Stored data entries
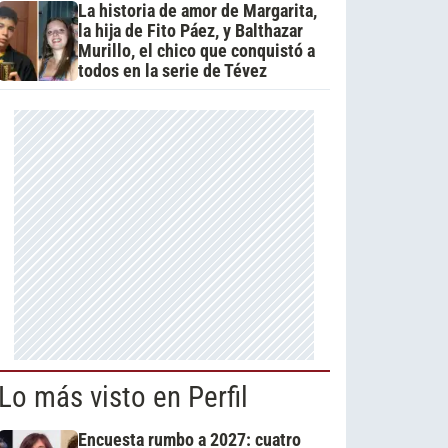
La historia de amor de Margarita,
la hija de Fito Páez, y Balthazar
Murillo, el chico que conquistó a
todos en la serie de Tévez
Lo más visto en Perfil
Encuesta rumbo a 2027: cuatro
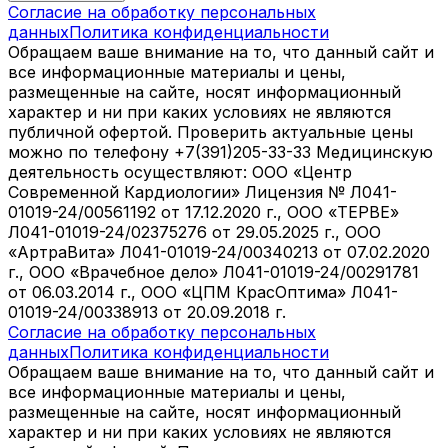
Согласие на обработку персональных
данных
Политика конфиденциальности
Обращаем ваше внимание на то, что данный сайт и
все информационные материалы и цены,
размещенные на сайте, носят информационный
характер и ни при каких условиях не являются
публичной офертой. Проверить актуальные цены
можно по телефону +7(391)205-33-33 Медицинскую
деятельность осуществляют: ООО «Центр
Современной Кардиологии» Лицензия № Л041-
01019-24/00561192 от 17.12.2020 г., ООО «ТЕРВЕ»
Л041-01019-24/02375276 от 29.05.2025 г., ООО
«АртраВита» Л041-01019-24/00340213 от 07.02.2020
г., ООО «Врачебное дело» Л041-01019-24/00291781
от 06.03.2014 г., ООО «ЦПМ КрасОптима» Л041-
01019-24/00338913 от 20.09.2018 г.
Согласие на обработку персональных
данных
Политика конфиденциальности
Обращаем ваше внимание на то, что данный сайт и
все информационные материалы и цены,
размещенные на сайте, носят информационный
характер и ни при каких условиях не являются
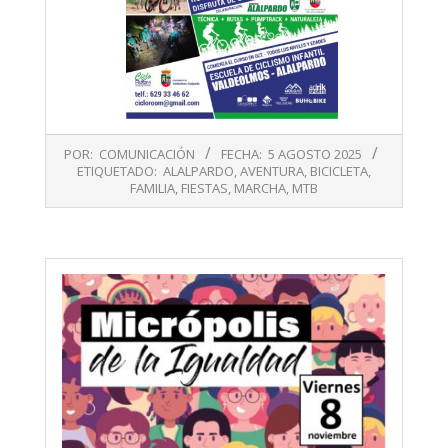
2025-
POR:
COMUNICACIÓN
FECHA:
5 AGOSTO 2025
08-
ETIQUETADO:
ALALPARDO
,
AVENTURA
,
BICICLETA
,
05
FAMILIA
,
FIESTAS
,
MARCHA
,
MTB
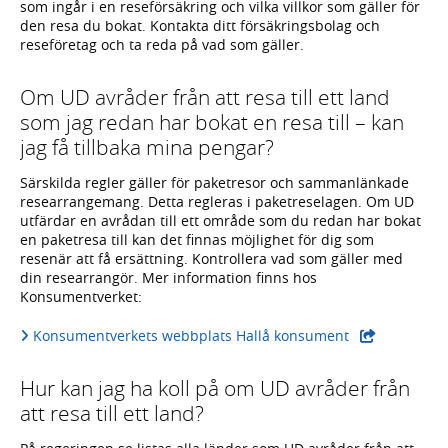
som ingår i en reseförsäkring och vilka villkor som gäller för
den resa du bokat. Kontakta ditt försäkringsbolag och
reseföretag och ta reda på vad som gäller.
Om UD avråder från att resa till ett land
som jag redan har bokat en resa till – kan
jag få tillbaka mina pengar?
Särskilda regler gäller för paketresor och sammanlänkade
researrangemang. Detta regleras i paketreselagen. Om UD
utfärdar en avrådan till ett område som du redan har bokat
en paketresa till kan det finnas möjlighet för dig som
resenär att få ersättning. Kontrollera vad som gäller med
din researrangör. Mer information finns hos
Konsumentverket:
Konsumentverkets webbplats Hallå konsument
Hur kan jag ha koll på om UD avråder från
att resa till ett land?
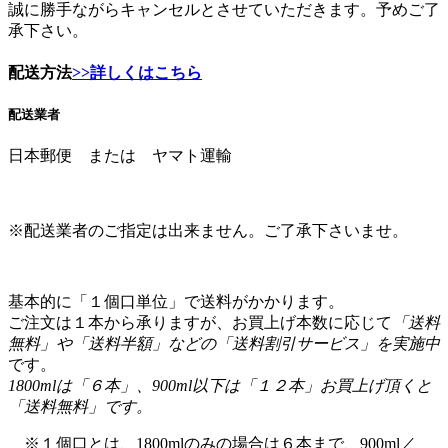
配送方法
>>詳しくはこちら
配送業者
日本郵便 または ヤマト運輸
※配送業者のご指定は出来ません。ご了承下さいませ。
基本的に「１個口単位」で送料がかかります。
ご注文は１本から承りますが、お買上げ本数に応じて
「送料
無料」や「送料半額」などの「送料割引サービス」を実施中
です。
1800mlは「６本」、900ml以下は「１２本」お買上げ頂くと
「送料無料」です。
※１個口とは、1800mlのみの場合は６本まで、900ml／
720mlのみの場合は１２本までです。
1800mlと900ml以下を混載の場合は、合計６本までが１個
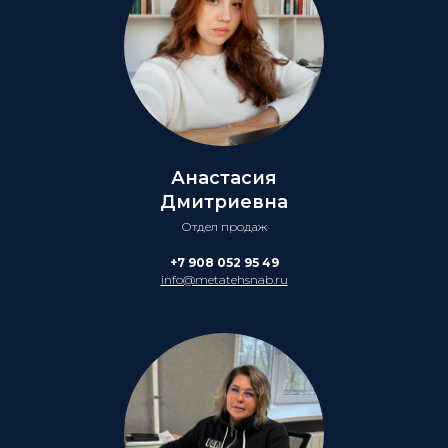
Анастасия
Дмитриевна
Отдел продаж
+7 908 052 95 49
info@metatehsnab.ru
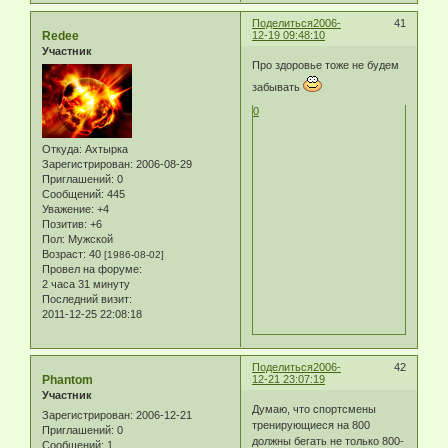
Поделиться
2006-
41
Redee
12-19 09:48:10
Участник
Про здоровье тоже не будем
забывать
0
Откуда:
Ахтырка
Зарегистрирован
: 2006-08-29
Приглашений:
0
Сообщений:
445
Уважение:
+4
Позитив:
+6
Пол:
Мужской
Возраст:
40
[1986-08-02]
Провел на форуме:
2 часа 31 минуту
Последний визит:
2011-12-25 22:08:18
Поделиться
2006-
42
Phantom
12-21 23:07:19
Участник
Думаю, что спортсмены
Зарегистрирован
: 2006-12-21
тренирующиеся на 800
Приглашений:
0
должны бегать не только 800-
Сообщений:
1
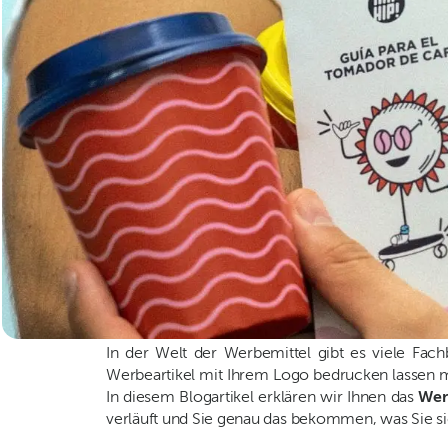
In der Welt der Werbemittel gibt es viele Fa
Werbeartikel mit Ihrem Logo bedrucken lassen mö
In diesem Blogartikel erklären wir Ihnen das
Wer
verläuft und Sie genau das bekommen, was Sie si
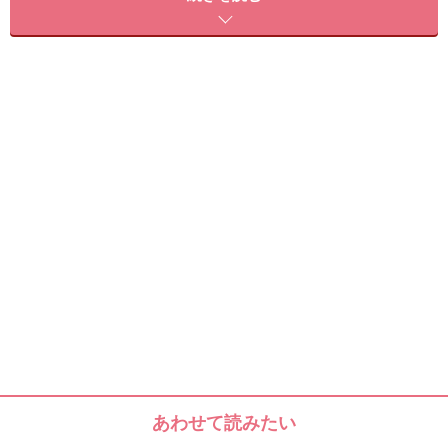
ぼかしメイクには最適です。
保湿成分のアカシアハニーやロイヤルゼリー等の影響
で、付け心地は少しボッテリ感が有りますが、それがボ
リュームを演出しているのだと思います。丁度、はちみ
つを付けている感じです。
保湿成分も入って、薄付きカラーもお気に入りなので、
直付け口紅＋グロス＋リップクリームの
一石三鳥リップとして使っています。
気軽に、ドラッグストア等で買えるところも良いです
ね。
このカラーは、No.246でキャットピンクです。
あわせて読みたい
以前は、サディステックを付けていました。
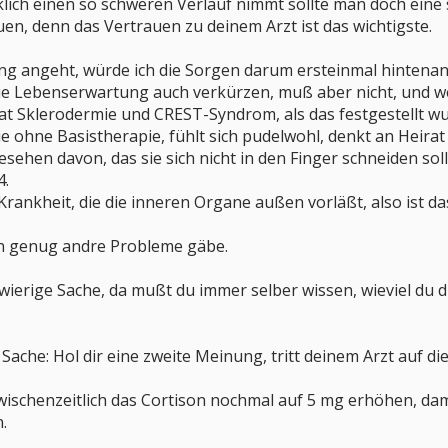
lich einen so schweren Verlauf nimmt sollte man doch eine 
en, denn das Vertrauen zu deinem Arzt ist das wichtigste.
g angeht, würde ich die Sorgen darum ersteinmal hintenanst
 die Lebenserwartung auch verkürzen, muß aber nicht, und 
t Sklerodermie und CREST-Syndrom, als das festgestellt wurd
sie ohne Basistherapie, fühlt sich pudelwohl, denkt an Heira
ehen davon, das sie sich nicht in den Finger schneiden soll
4.
 Krankheit, die die inneren Organe außen vorläßt, also ist d
hon genug andre Probleme gäbe.
hwierige Sache, da mußt du immer selber wissen, wieviel du 
Sache: Hol dir eine zweite Meinung, tritt deinem Arzt auf d
 zwischenzeitlich das Cortison nochmal auf 5 mg erhöhen, d
.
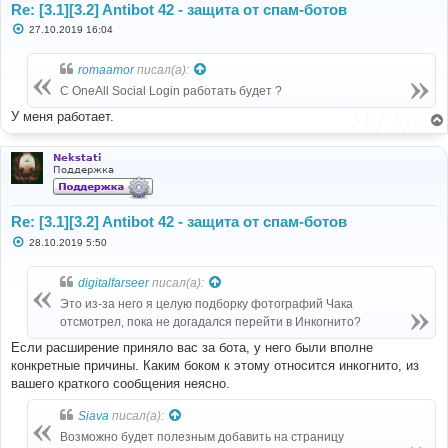
Re: [3.1][3.2] Antibot 42 - защита от спам-ботов
С
27.10.2019 16:04
о
о
б
romaamor
писал(а):
щ
е
С OneAll Social Login работать будет ?
н
и
У меня работает.
е
Nekstati
Поддержка
Re: [3.1][3.2] Antibot 42 - защита от спам-ботов
С
28.10.2019 5:50
о
о
б
digitalfarseer
писал(а):
щ
е
Это из-за него я целую подборку фотографий Чака
н
отсмотрел, пока не догадался перейти в Инкогнито?
и
е
Если расширение приняло вас за бота, у него были вполне
конкретные причины. Каким боком к этому относится инкогнито, из
вашего краткого сообщения неясно.
Siava
писал(а):
Возможно будет полезным добавить на страницу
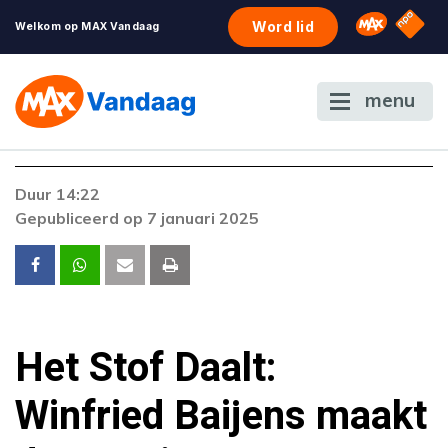
NPO S
Omroep 
Word lid
Welkom op MAX Vandaag
menu
Foutcode 6001
Duur 14:22
Er is een licentie-fout opgetreden. Als het
Gepubliceerd op 7 januari 2025
probleem zich blijft voordoen, neem dan
contact op met onze klantenservice.
Het Stof Daalt:
Winfried Baijens maakt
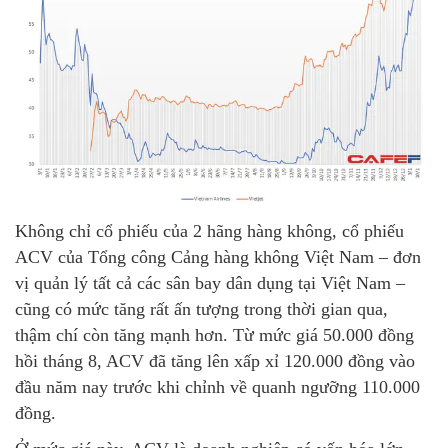
Không chỉ cổ phiếu của 2 hãng hàng không, cổ phiếu
ACV của Tổng công Cảng hàng không Việt Nam – đơn
vị quản lý tất cả các sân bay dân dụng tại Việt Nam –
cũng có mức tăng rất ấn tượng trong thời gian qua,
thậm chí còn tăng mạnh hơn. Từ mức giá 50.000 đồng
hồi tháng 8, ACV đã tăng lên xấp xỉ 120.000 đồng vào
đầu năm nay trước khi chỉnh về quanh ngưỡng 110.000
đồng.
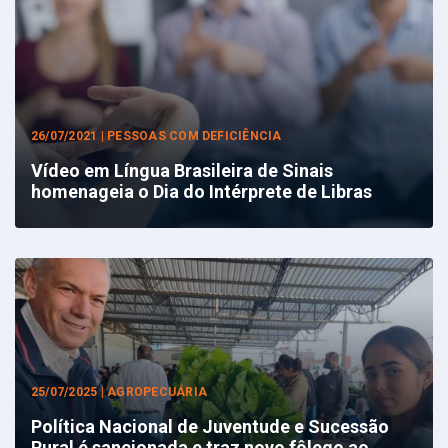
26/07/2021 | PESSOAS COM DEFICIÊNCIA
Vídeo em Língua Brasileira de Sinais
homenageia o Dia do Intérprete de Libras
25/07/2025 | AGROPECUÁRIA
Política Nacional de Juventude e Sucessão
Rural é sancionada e traz novo fôlego ao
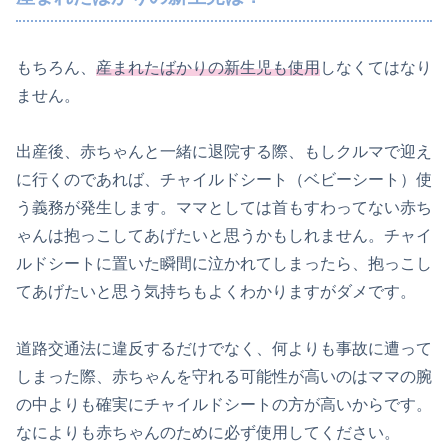
もちろん、
産まれたばかりの新生児も使用
しなくてはなり
ません。
出産後、赤ちゃんと一緒に退院する際、もしクルマで迎え
に行くのであれば、チャイルドシート（ベビーシート）使
う義務が発生します。ママとしては首もすわってない赤ち
ゃんは抱っこしてあげたいと思うかもしれません。チャイ
ルドシートに置いた瞬間に泣かれてしまったら、抱っこし
てあげたいと思う気持ちもよくわかりますがダメです。
道路交通法に違反するだけでなく、何よりも事故に遭って
しまった際、赤ちゃんを守れる可能性が高いのはママの腕
の中よりも確実にチャイルドシートの方が高いからです。
なによりも赤ちゃんのために必ず使用してください。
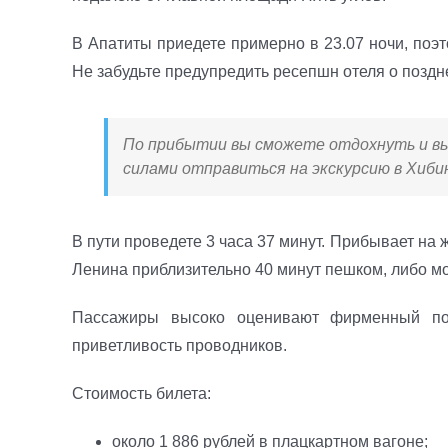
В Апатиты приедете примерно в 23.07 ночи, поэт
Не забудьте предупредить ресепшн отеля о поздн
По прибытии вы сможете отдохнуть и выс
силами отправиться на экскурсию в Хибин
В пути проведете 3 часа 37 минут. Прибывает на
Ленина приблизительно 40 минут пешком, либо мо
Пассажиры высоко оценивают фирменный пое
приветливость проводников.
Стоимость билета:
около 1 886 рублей в плацкартном вагоне;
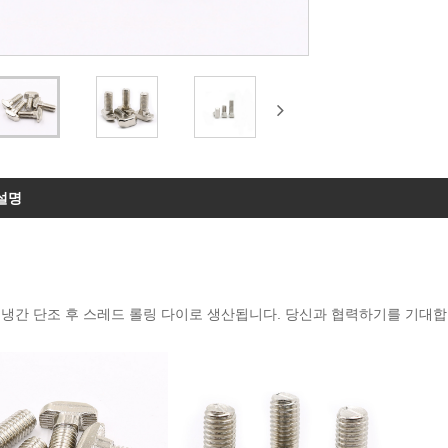
설명
 냉간 단조 후 스레드 롤링 다이로 생산됩니다. 당신과 협력하기를 기대합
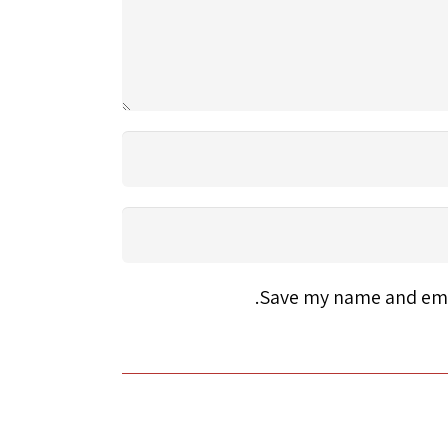
Save my name and emai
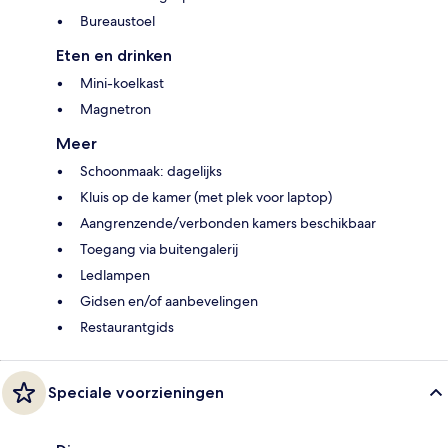
Bureaustoel
Eten en drinken
Mini-koelkast
Magnetron
Meer
Schoonmaak: dagelijks
Kluis op de kamer (met plek voor laptop)
Aangrenzende/verbonden kamers beschikbaar
Toegang via buitengalerij
Ledlampen
Gidsen en/of aanbevelingen
Restaurantgids
Speciale voorzieningen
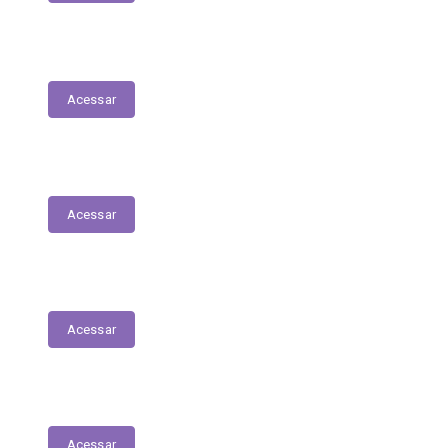
Planejamento Estratégico
Acessar
Relatório de Diárias
Acessar
Editais
Acessar
LGPD
Acessar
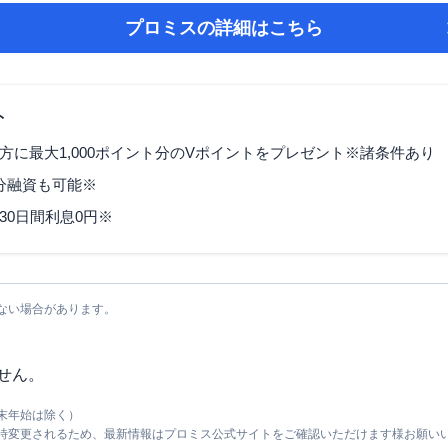
プロミス
の詳細はこちら
ト
方に最大1,000ポイント分のVポイントをプレゼント※諸条件あり
3分融資も可能※
30日間利息0円※
ない場合があります。
せん。
末年始は除く）
随時変更されるため、最新情報はプロミス公式サイトをご確認いただけます様お願い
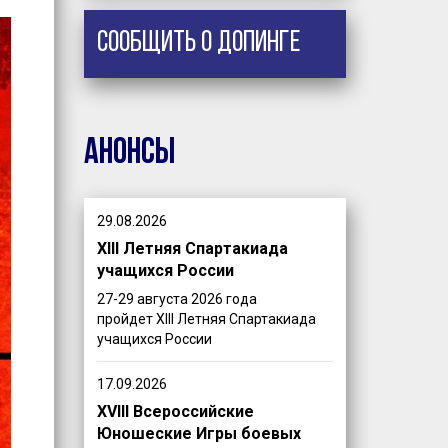
Сообщить о допинге
Анонсы
29.08.2026
XIII Летняя Спартакиада
учащихся России
27-29 августа 2026 года
пройдет XIII Летняя Спартакиада
учащихся России
17.09.2026
XVIII Всероссийские
Юношеские Игры боевых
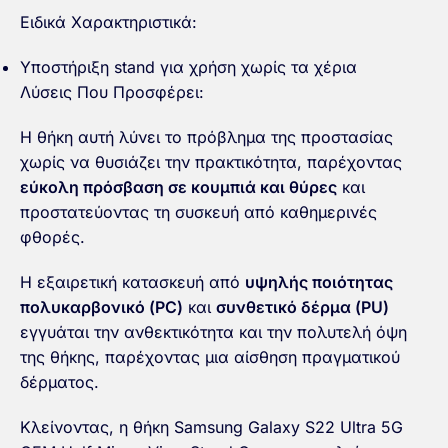
Ειδικά Χαρακτηριστικά:
Υποστήριξη stand για χρήση χωρίς τα χέρια
Λύσεις Που Προσφέρει:
Η θήκη αυτή λύνει το πρόβλημα της προστασίας
χωρίς να θυσιάζει την πρακτικότητα, παρέχοντας
εύκολη πρόσβαση σε κουμπιά και θύρες
και
προστατεύοντας τη συσκευή από καθημερινές
φθορές.
Η εξαιρετική κατασκευή από
υψηλής ποιότητας
πολυκαρβονικό (PC)
και
συνθετικό δέρμα (PU)
εγγυάται την ανθεκτικότητα και την πολυτελή όψη
της θήκης, παρέχοντας μια αίσθηση πραγματικού
δέρματος.
Κλείνοντας, η θήκη Samsung Galaxy S22 Ultra 5G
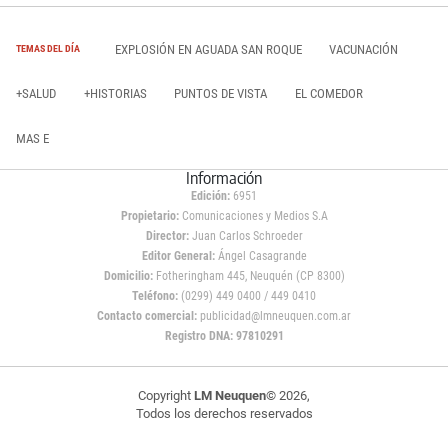
EXPLOSIÓN EN AGUADA SAN ROQUE
VACUNACIÓN
TEMAS DEL DÍA
+SALUD
+HISTORIAS
PUNTOS DE VISTA
EL COMEDOR
MAS E
Información
Edición:
6951
Propietario:
Comunicaciones y Medios S.A
Director:
Juan Carlos Schroeder
Editor General:
Ángel Casagrande
Domicilio:
Fotheringham 445, Neuquén (CP 8300)
Teléfono:
(0299) 449 0400 / 449 0410
Contacto comercial:
publicidad@lmneuquen.com.ar
Registro DNA: 97810291
Copyright
LM Neuquen
© 2026,
Todos los derechos reservados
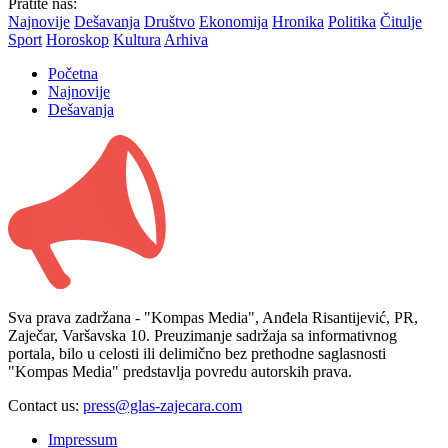
Pratite nas:
Najnovije
Dešavanja
Društvo
Ekonomija
Hronika
Politika
Čitulje
Sport
Horoskop
Kultura
Arhiva
Početna
Najnovije
Dešavanja
Sva prava zadržana - "Kompas Media", Anđela Risantijević, PR,
Zaječar, Varšavska 10. Preuzimanje sadržaja sa informativnog
portala, bilo u celosti ili delimično bez prethodne saglasnosti
"Kompas Media" predstavlja povredu autorskih prava.
Contact us:
press@glas-zajecara.com
Impressum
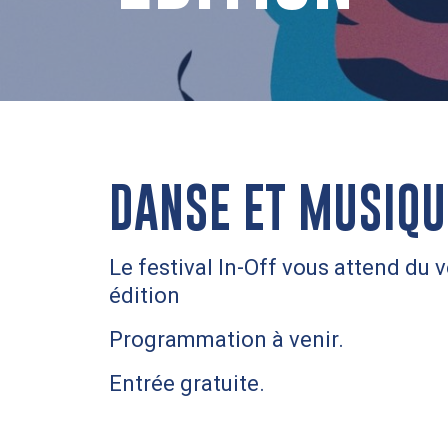
DANSE ET MUSIQU
Le festival In-Off vous attend du 
édition
Programmation à venir.
Entrée gratuite.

→ **Activity**
Go through the entries and copy each line holding the string "hàng".

→ **Exercise result**
Không chỉ cổ phiếu của 2 hãng hàng không, cổ phiếu
ACV của Tổng công Cảng hàng không Việt Nam – đơn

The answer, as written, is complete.